* Provided information
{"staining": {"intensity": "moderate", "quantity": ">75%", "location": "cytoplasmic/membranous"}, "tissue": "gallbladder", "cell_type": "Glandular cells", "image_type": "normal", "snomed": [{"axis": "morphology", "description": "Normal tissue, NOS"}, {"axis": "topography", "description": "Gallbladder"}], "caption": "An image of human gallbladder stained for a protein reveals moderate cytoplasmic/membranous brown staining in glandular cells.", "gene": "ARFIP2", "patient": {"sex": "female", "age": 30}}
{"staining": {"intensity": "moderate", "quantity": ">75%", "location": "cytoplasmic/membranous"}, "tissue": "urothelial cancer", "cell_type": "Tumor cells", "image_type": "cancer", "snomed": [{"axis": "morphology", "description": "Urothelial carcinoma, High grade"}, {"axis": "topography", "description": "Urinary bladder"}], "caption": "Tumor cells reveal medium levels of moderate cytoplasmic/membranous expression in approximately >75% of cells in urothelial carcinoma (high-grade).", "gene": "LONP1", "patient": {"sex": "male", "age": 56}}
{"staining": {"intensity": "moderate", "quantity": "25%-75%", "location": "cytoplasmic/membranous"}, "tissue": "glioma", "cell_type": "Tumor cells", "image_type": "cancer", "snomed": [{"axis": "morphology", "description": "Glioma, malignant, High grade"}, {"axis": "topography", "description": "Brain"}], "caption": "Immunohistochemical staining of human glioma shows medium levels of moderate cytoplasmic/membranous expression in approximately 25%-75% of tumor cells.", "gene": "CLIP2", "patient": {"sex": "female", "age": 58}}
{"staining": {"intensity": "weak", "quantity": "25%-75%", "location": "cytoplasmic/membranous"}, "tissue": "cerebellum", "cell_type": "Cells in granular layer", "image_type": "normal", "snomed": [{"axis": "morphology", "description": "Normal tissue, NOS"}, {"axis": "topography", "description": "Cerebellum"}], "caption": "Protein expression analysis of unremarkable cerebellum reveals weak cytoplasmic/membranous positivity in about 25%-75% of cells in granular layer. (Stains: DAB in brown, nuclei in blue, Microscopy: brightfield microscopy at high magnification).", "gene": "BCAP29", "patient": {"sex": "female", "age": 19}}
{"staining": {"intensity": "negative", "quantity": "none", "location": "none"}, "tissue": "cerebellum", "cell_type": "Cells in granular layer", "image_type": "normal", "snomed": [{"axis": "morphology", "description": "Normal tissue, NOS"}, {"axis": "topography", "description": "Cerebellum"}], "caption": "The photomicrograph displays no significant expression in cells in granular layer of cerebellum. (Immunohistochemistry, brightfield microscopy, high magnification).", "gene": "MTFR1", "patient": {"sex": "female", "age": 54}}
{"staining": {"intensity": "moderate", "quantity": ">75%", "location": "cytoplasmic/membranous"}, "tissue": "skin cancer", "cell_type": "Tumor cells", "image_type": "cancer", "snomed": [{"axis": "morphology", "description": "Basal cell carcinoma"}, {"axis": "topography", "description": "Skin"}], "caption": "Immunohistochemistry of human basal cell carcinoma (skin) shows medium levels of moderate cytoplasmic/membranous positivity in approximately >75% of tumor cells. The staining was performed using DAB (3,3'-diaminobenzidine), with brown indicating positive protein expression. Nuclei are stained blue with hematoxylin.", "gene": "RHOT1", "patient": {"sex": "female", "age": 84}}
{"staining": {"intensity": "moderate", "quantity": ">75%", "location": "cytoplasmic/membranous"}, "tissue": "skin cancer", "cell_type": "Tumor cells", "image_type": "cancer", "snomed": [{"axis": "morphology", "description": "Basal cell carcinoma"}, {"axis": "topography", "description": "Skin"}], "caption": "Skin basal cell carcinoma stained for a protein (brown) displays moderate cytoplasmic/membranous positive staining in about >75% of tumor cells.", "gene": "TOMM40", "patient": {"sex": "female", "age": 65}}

* Work item
Within the listing above, the range opens at the line with "photomicrograph displays no" and closes at the line with "of human basal". Reproduce exactly the lines of that range, including both ends.

* Completed task
{"staining": {"intensity": "negative", "quantity": "none", "location": "none"}, "tissue": "cerebellum", "cell_type": "Cells in granular layer", "image_type": "normal", "snomed": [{"axis": "morphology", "description": "Normal tissue, NOS"}, {"axis": "topography", "description": "Cerebellum"}], "caption": "The photomicrograph displays no significant expression in cells in granular layer of cerebellum. (Immunohistochemistry, brightfield microscopy, high magnification).", "gene": "MTFR1", "patient": {"sex": "female", "age": 54}}
{"staining": {"intensity": "moderate", "quantity": ">75%", "location": "cytoplasmic/membranous"}, "tissue": "skin cancer", "cell_type": "Tumor cells", "image_type": "cancer", "snomed": [{"axis": "morphology", "description": "Basal cell carcinoma"}, {"axis": "topography", "description": "Skin"}], "caption": "Immunohistochemistry of human basal cell carcinoma (skin) shows medium levels of moderate cytoplasmic/membranous positivity in approximately >75% of tumor cells. The staining was performed using DAB (3,3'-diaminobenzidine), with brown indicating positive protein expression. Nuclei are stained blue with hematoxylin.", "gene": "RHOT1", "patient": {"sex": "female", "age": 84}}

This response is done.